死神の鎌Ⅴ
記憶ではもう少しまともだったような気がしていたが、二人が入った公園はベンチと砂場と鉄棒だけの
「なんか寂しいわね」
「今時公園で遊ぶこともないからな」
竜也自身も幼い頃から家の中で本を読んだりゲームをしたりして育った身だ。父親と一度か二度、キャッチボールをしたこともあったように思うが、竜也以上に運動が苦手な父ではまともに続かなかった覚えがある。
「ま、仕方ないさ。形あるものはいつか壊れるって言うしな」
「知ったような口利いて」
「うまいな」
「食べたことあるんじゃないの?」
「いや。話には聞いていたけど、食べるのは初めてだ」
肉屋が卸してすぐ作っているのだから不味い道理もないが、これほど味が違うものだろうか? 隣に座って熱々のクリームに息を吹きかけているタナシアを盗み見る。近くに座っていることに慣れてきたはずなのに今日は少しだけ輝いて見えた。
「それにしても本当に何もないのね」
息を吹きかけて冷ますのを諦めたらしく、タナシアは両手でしっかりとコロッケを持ったまま空を見上げた。人間の世界では朝になれば日が昇り、青い空が広く伸びている。
「だからそう言っただろ。どこか別のところいってみるか?」
「ううん、ここでいいわ。それより飲み物買ってきてよ。紅茶がいい」
「はいはい」
このわがまま放題も見慣れたものだ。今はフィニーがいない以上お世話役は竜也が務めることになる。それすらも嫌な気がしないのは何故だろうか。自販機から二本紅茶の缶を取り出してベンチに戻る。離れたときと変わらず、座っていたタナシアがぽかんと口を開けて上を見つめていた。
「なんかそうしてるとバカっぽいぞ」
「うるさい。ねぇ、私あそこに行ってみたい」
見上げていた空をタナシアが指差す。
その先には高くない山。その頂上付近に遠めに見ても大きすぎる館がたたずんでいる。この辺りに来たことがある人間なら誰でも知っている。樋山誠一郎、シェイドの父親が構えた屋敷だ。
人があまりにも多く訪ねてくるのを嫌った主人が山を買い取ってその頂上に屋敷を構えたらしい。館に続く道は急で徒歩はもちろん生半可な車ですら音を上げるほど急だと言う。
「キツイらしいぞ。俺は行ったことはないが」
「さっきかららしいばっかりね。実際に行ったことないなら行ってみればいいじゃない」
「観光地じゃないんだぞ。追い返されるだけだって」
「じゃあそれはそれで。さぁ、食べて飲んで行くわよ」
焦って口にコロッケを詰めると熱さでむせこんだのか、音を立てながらタナシアがうずくまる。
「時間はあるんだからゆっくり食べろよ」
「アンタさっきまでと言ってること変わってるわよ」
確かにその通りだと思う。今はタナシアと自分の試験時間のはずで、その合格への糸口が見つかっていない状態なのに。
「それじゃゆっくり食べてゆっくりあの辺りまで上ってみて、それから下りる頃にはお店も開いてるんでしょ?」
「あぁ、そうだな」
諦めたように竜也は溜息をついて冷めてきたメンチカツに噛り付く。なんとかなるだろう、なんて言葉が頭に浮かんだのはいつ振りだったろうか?

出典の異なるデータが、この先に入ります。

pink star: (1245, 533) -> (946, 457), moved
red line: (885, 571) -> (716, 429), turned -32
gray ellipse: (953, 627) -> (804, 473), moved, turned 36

壁かと思うような急坂を上り、案の定警備員と思われる人間に門前払いにされ、また転がり落ちるような坂道を下ってくると、時計は十一時を回っていた。
「だから言っただろ。追い返されるだけだって」
「そうね。でも案外面白かったじゃない。人間の体じゃ絶対に歩いて上れないわよ、あんなところ」
「確かにそれはそうだが」
疲れ知らずでも一時間以上かかる坂道を上ろうなど、この先二度と考えることはないと竜也は誓う。

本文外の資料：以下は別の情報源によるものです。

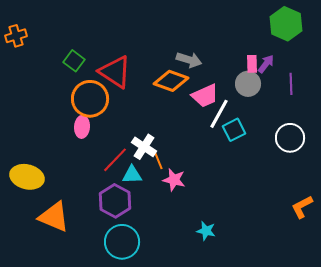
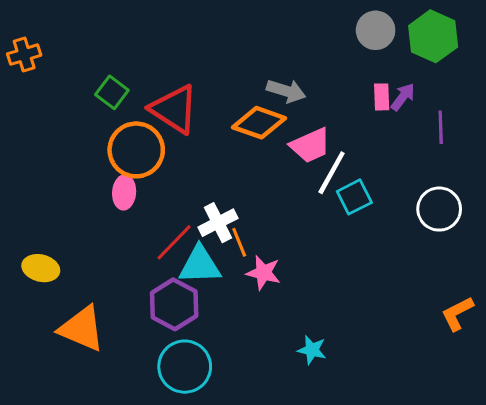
gray circle: (248, 84) -> (376, 30), moved
white cross: (144, 147) -> (218, 223), turned 30
cyan triangle: (132, 175) -> (200, 265), size x1.4
yellow ellipse: (27, 177) -> (41, 268), size x0.7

平日といえどもこの時間になれば、大通りにも人の姿が増えてくる。高校生の中では背の低い方の竜也と外見がせいぜい中学生のタナシアでは集団の中で妙に浮いているように思われた。
「そんなビビッてないで堂々としてればいいのよ」
「そうは言うけどな」
竜也の体はおそらく今も病院で寝ているが、盛大なサボりと言われれば返す言葉もない。このまま歩いていると補導でもされそうな気がしてならない。
「さ、いつも行ってるところ案内してよ」
「そうだな。本屋でも行ってみるか」
帰り道に立ち寄る商店街の小さな本屋。天井まで伸びる本棚に上から下まで本が詰め込まれた客が三人も入れば一杯になってしまうような狭い本屋だ。それでも暇な時間は店先にパイプ椅子を並べて立ち読みならぬ座り読みをして、ついでにお茶まで出てくるような暇な主人がやっている道楽の店だ。